While we are on the topic, let's talk about a few other things that are difficult. I have known for quite some time now that a heated therapy pool is excellent for pain and mobility. In fact on a recent trip to Arizona I used it daily to help with pain and it was very effective. I found before my day started I could get into the hot tub for about twenty minutes with my coffee in hand, and I would feel much better when I got out. After the day was over and we had dinner, I usually lead the willing group right back to the hot tub to warm my weary bones and muscles. It's quite a pleasant way to get pain relief. Of course it didn't take the pain away fully but it made it more bearable.
Why then don't I take advantage of the lovely facilities at our local YMCA has? There is a full sized therapy pool with a whirlpool on one side and an exercise portion on the other. It was there 13 years ago when I came home from my first surgery. It was in fact, a written part of my release that I use the pool twice a week. It was recommended that it be a therapy pool with the temperature of not less than 95 degrees.
At first the knowledge that we had this facility available was very impressive. When I set myself up to use it, my doctor, Physiotherapist and I were a little shocked. The "therapy pool" was not set at 95 degrees, because .........wait for it...that was too hot for the babies. Babies in a therapy pool you ask? Yes every day, and every time of day it turns out. I love babies and I love being close to them but this is not the setting.
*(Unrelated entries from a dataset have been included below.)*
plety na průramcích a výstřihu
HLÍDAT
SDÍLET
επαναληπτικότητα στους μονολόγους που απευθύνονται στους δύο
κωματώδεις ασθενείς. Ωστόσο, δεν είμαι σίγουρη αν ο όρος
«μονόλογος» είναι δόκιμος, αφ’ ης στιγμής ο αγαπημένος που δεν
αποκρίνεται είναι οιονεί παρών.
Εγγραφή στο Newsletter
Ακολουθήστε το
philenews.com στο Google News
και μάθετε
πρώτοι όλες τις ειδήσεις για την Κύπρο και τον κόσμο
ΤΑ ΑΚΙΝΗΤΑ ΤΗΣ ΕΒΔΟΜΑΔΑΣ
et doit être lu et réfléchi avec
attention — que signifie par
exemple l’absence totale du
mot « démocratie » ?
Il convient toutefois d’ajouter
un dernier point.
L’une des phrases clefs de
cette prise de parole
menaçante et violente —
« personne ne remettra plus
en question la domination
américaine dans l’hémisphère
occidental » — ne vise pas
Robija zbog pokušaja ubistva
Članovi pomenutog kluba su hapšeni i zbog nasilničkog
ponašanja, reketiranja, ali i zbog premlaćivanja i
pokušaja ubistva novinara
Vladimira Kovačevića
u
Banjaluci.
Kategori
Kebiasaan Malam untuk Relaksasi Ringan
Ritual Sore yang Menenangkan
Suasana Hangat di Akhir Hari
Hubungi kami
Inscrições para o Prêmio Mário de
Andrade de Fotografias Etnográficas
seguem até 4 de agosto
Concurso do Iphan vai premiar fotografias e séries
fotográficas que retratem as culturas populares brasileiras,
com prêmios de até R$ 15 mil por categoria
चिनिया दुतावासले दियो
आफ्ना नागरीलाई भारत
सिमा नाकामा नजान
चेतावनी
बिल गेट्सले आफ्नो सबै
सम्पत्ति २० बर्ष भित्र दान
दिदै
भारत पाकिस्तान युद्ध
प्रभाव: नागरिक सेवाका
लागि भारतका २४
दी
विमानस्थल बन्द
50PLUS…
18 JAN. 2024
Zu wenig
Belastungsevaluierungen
The facility has four pools. There is a general large pool with a normal temperature. There's a children's pool, which is a little warmer, and then there is a toddler and baby pool, which is warmer again. So why then is it imperative or even allowed that the moms and babies dictate the temperature of a therapy pool? I'm confused about that but that is how it is.
Another concern for me was to be in a pool with several babies in diapers. This can mean a risk of infection for someone who is very susceptible to infection in the first place. It was very difficult to stretch and do the routine required by my Physiotherapist with a host of moms and babies in the pool.
Walking to the showers is always a challenge with the wet slippery floors. Then when I get to the shower, often the handicap shower with a bench to sit on is taken by a family. I understand, believe me, I know showering toddlers after swimming is not easy, but neither is standing without the needed safety handles in a regular shower.
Then there's the case of public stairs. Many times I have been walking down a flight of stairs carefully using the rail and people are stopped talking right in front of me, leaning on the rail or just sitting on the stairs. I get a quick look and they go on with their conversation. Manoeuvring stairs is a tricky business. And those of us who can still do it need the rail, and we need not to be forced to stop half way done. Proprioception is a strange thing. I learned about it the first time I tried to stand when I was paralyzed. So what it means in my terms, is where you are in space. And an incomplete paraplegic doesn't have good proprioception. I would suspect some
of you with MS may not either. Our feeling does not always go right to the floor and attach to our feet. Therefore we need to be in continuous motion, as much as possible while going down the stairs. Try explaining that!!!
"Excuse me, my proprioception is acting up would you please move?" I don't think so.
There are challenges everywhere and challenges most people don't see, but the fact that I can walk, drive and get out on my own most days is enough for me. I will accept these challenges and try to be polite and light hearted as I enlighten those who want to be enlightened, and then just forget about those who don't.